MP-SP fecha acordo com Bradesco que permite promotores pagarem empréstimo com penduricalhos

O Ministério Público de São Paulo (MP-SP) firmou um convênio com o Bradesco que permite que promotores e procuradores contratem empréstimos com desconto direto nos chamados "penduricalhos". A medida oferece uma alternativa para que os membros da instituição antecipem o recebimento de valores retroativos, reconhecidos em processos administrativos.

PAGAMENTOS

A negociação está diretamente ligada a uma decisão interna do procurador-geral de Justiça, Paulo Sérgio de Oliveira e Costa, que reconheceu o direito de membros do MP-SP a uma "compensação por assunção de acervo". A justificativa para o pagamento, que pode ultrapassar R$ 1 milhão por promotor, é o excesso de processos acumulados entre 2015 e 2023. A medida beneficia cerca de 1.900 pessoas, entre promotores e procuradores, da ativa e aposentados.

O benefício é respaldado por decisões do Conselho Nacional do Ministério Público (CNMP), do Conselho Nacional de Justiça (CNJ) e do Supremo Tribunal Federal (STF). Em comunicado interno, o procurador-geral informou que o convênio com o Bradesco viabiliza condições técnicas para a concessão de adiantamentos, com o pagamento consignado nos valores mensais dos "créditos reconhecidos".

QUESTIONAMENTOS

A decisão do MP-SP gerou críticas e desconforto dentro da própria categoria, que questiona a legalidade e a ética da medida. O promotor aposentado Jairo Edward de Luca, que tem cerca de R$ 1,3 milhão a receber, ingressou com uma ação no STF para anular as normas que permitiram o pagamento dos penduricalhos. Em seu processo, ele classificou o benefício como "antirrepublicano", questionando quem assumiria as dívidas dos empréstimos caso os pagamentos sejam suspensos por decisão judicial.

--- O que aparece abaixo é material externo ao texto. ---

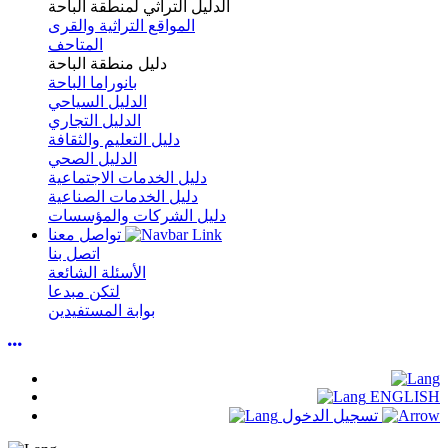
الدليل التراثي لمنطقة الباحة
المواقع التراثية والقرى
المتاحف
دليل منطقة الباحة
بانوراما الباحة
الدليل السياحي
الدليل التجاري
دليل التعليم والثقافة
الدليل الصحي
دليل الخدمات الاجتماعية
دليل الخدمات الصناعية
دليل الشركات والمؤسسات
تواصل معنا
اتصل بنا
الأسئلة الشائعة
لتكن مبدعا
بوابة المستفيدين
ENGLISH
تسجيل الدخول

O convênio foi anunciado na mesma semana em que a proposta de reforma administrativa foi protocolada na Câmara, com o objetivo de reduzir supersalários no serviço público. Em junho, o fundo especial do MP-SP foi reforçado após um acordo com o governador de São Paulo, Tarcísio de Freitas, que destinou 30% dos valores recuperados em ações de combate à lavagem de dinheiro à instituição.

O Bradesco afirmou em nota que o acordo representa um "importante acréscimo" no escopo de sua atuação no setor público, enquanto o MP-SP não detalhou as taxas ou prazos dos empréstimos.